Quando guri, um amigo do meu pai me contou que a Ernestina ganhou o nome de “Porca Rabona” por um motivo quase escatológico, na verdade, a origem do nome remontava de uma cicatriz, pois a lenda que se reza diz que ela ao participar de uma briga, levara uma facada lá na dita “rabona”.

O Daniel Fanti lembra de uma passagem bem curiosa. Parece que o “querendão” da Porca Rabona, “um índio curto e grosso” e de “apelido Pescoço” não gostou nada de ver seu nome tocando nas rádios. Ora, imagine você ligando o rádio num domingo de manhã e seu nome está lá, na letra da música, dizendo que você é o amante da dona do Cabaré.

Pois diziam que o Mário Castro, também conhecido como Pescoço, não gostou nada disso. Reza a lenda de que ele queria a cabeça do Chico Alves e do seu pai. Conta o Daniel Fanti, que lá por 1997, no pátio da Prefeitura, encontrou o Chico Alves e perguntou para ele que “história era essa de que o Mário Pescoço e seus familiares queriam processar você e o Knelmo?”

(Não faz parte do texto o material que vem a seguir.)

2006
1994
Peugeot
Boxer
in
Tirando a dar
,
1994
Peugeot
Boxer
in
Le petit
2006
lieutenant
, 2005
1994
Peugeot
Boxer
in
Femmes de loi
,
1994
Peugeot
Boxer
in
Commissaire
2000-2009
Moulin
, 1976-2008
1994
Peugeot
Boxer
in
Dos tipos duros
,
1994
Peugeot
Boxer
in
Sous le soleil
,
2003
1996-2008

O Chico contou que não era nada disso, que era bem pelo contrário: “Logo após o lançamento do disco da 10 Califórnia apareceu uma certa pessoa em minha casa e a Oristela, minha irmã, foi quem atendeu a porta e chamou-me: “Chico, acho que é contigo”, deduziu de imediato, pelo aspecto rústico de quem se apresentava. Fui atender a porta e ouvi a seguinte pergunta:

O senhor é um dos home, da Recuerdo da 28?

Vi e conheci o tipo e respondi-lhe:

Eu não! O senhor que é o homem da Recuerdos da 28. E ele respondeu:
Como, já me conhece?
Claro! O senhor é Mario Pescoço!
Pois é… queria conhecer os home que fizeram a tal de música. Depois que saiu essa música, tenho me incomodado um pouco. E não é que tive que comprar alguns discos, para dar de presente e com autógrafo e tudo!”

Mário Pescoço achava errado que seus familiares quisessem processar o Knelmo e o Chico. Afinal, como ele poderia fazer uma coisa destas, afinal, “se os home estão falando a verdade!”.

O Mário Castro, o Mário Pescoço, ou apenas o “Querendão da 28”, morreu em 1998, aos 88 anos, mas antes disso viveu um pedaço da história do Rio Grande do Sul em algumas profissões que hoje sequer existem mais, foi domador, peão e capataz de tropa, campeiro, peão de cerca, capataz de cerca, tosador, dono de máquina de esquila.

Em 1946, ao assumir um emprego como capataz de estância, levou junto a Porca Rabona, que largou tudo, o cabaré, os dois que tinha e ficou só com os seus recuerdos de uma rua chamada 28, tudo para viver com seu Querendão.

O Mário Castro, sem perceber, entrou para o folclore gaúcho, graças a sensibilidade artística de um pai e de um filho. E assim, novamente, a Califórnia da Canção Nativa cumpriu com sua missão: Fazer da vida, arte.

“E num relance, se eu não vejo alguém de farda, eu grito:

– Me serve um liso daquela que matou o guarda!”